- **EXERCISE**
Reproduce the stretch from the start of the rows below through the line containing "order: Gruiformes" word for word, and output nothing else.

-- begin DATASET RECORDS --

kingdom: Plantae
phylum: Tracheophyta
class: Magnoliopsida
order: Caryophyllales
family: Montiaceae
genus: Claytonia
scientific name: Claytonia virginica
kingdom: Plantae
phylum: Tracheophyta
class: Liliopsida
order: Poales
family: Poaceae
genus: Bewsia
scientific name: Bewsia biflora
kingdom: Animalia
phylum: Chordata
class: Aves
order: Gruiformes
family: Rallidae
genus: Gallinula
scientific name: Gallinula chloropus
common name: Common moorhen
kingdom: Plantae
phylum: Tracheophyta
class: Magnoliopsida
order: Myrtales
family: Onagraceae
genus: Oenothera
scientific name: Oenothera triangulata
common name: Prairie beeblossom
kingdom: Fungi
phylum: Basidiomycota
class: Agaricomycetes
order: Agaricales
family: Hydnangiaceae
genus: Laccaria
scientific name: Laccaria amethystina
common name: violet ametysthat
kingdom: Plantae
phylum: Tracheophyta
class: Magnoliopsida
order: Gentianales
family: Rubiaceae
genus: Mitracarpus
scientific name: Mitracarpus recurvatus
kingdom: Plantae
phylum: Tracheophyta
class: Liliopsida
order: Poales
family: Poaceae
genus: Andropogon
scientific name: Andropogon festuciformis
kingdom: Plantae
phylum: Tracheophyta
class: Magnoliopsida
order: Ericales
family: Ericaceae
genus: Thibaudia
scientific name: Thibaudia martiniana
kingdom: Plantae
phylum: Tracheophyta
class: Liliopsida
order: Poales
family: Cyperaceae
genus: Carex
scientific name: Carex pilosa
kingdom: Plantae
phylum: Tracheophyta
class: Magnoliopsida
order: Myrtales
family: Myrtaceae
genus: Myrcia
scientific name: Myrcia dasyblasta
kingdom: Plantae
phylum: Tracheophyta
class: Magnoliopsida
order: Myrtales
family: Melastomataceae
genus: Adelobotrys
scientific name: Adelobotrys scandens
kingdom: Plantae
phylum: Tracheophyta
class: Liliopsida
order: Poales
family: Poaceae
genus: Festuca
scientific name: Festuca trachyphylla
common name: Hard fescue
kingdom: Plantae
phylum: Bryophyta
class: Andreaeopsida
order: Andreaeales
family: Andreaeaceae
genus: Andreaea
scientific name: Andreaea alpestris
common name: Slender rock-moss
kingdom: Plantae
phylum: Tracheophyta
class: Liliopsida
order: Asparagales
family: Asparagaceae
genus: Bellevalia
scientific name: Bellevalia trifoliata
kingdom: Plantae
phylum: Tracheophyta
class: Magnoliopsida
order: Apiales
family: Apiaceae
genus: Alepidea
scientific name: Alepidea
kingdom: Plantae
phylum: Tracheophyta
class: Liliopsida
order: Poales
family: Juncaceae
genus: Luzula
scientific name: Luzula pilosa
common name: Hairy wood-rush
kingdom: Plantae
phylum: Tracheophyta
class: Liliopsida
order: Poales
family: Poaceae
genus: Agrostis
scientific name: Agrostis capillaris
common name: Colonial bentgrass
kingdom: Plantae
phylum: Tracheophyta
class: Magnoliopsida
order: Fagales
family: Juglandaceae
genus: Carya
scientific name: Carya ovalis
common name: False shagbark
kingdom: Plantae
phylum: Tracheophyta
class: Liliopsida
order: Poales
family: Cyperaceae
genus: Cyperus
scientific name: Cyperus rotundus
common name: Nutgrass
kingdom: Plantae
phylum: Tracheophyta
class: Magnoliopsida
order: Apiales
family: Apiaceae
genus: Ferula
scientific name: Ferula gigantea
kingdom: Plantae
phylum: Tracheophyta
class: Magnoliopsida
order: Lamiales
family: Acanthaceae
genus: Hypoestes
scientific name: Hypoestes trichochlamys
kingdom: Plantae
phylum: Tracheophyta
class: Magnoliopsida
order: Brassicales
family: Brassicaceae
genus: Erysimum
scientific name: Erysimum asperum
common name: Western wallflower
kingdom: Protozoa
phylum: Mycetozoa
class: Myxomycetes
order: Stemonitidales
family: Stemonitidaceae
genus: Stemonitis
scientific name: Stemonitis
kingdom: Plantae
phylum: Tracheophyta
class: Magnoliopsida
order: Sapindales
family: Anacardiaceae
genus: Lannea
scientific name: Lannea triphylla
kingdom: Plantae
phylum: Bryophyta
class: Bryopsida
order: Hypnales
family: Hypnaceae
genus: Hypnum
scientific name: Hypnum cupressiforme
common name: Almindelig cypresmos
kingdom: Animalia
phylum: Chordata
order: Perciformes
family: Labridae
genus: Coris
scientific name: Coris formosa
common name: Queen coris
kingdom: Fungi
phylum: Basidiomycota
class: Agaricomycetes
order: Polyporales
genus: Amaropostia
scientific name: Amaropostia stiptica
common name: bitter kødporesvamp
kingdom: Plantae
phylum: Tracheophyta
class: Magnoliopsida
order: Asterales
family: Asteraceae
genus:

-- end DATASET RECORDS --

- **WRITTEN SOLUTION**
kingdom: Plantae
phylum: Tracheophyta
class: Magnoliopsida
order: Caryophyllales
family: Montiaceae
genus: Claytonia
scientific name: Claytonia virginica
kingdom: Plantae
phylum: Tracheophyta
class: Liliopsida
order: Poales
family: Poaceae
genus: Bewsia
scientific name: Bewsia biflora
kingdom: Animalia
phylum: Chordata
class: Aves
order: Gruiformes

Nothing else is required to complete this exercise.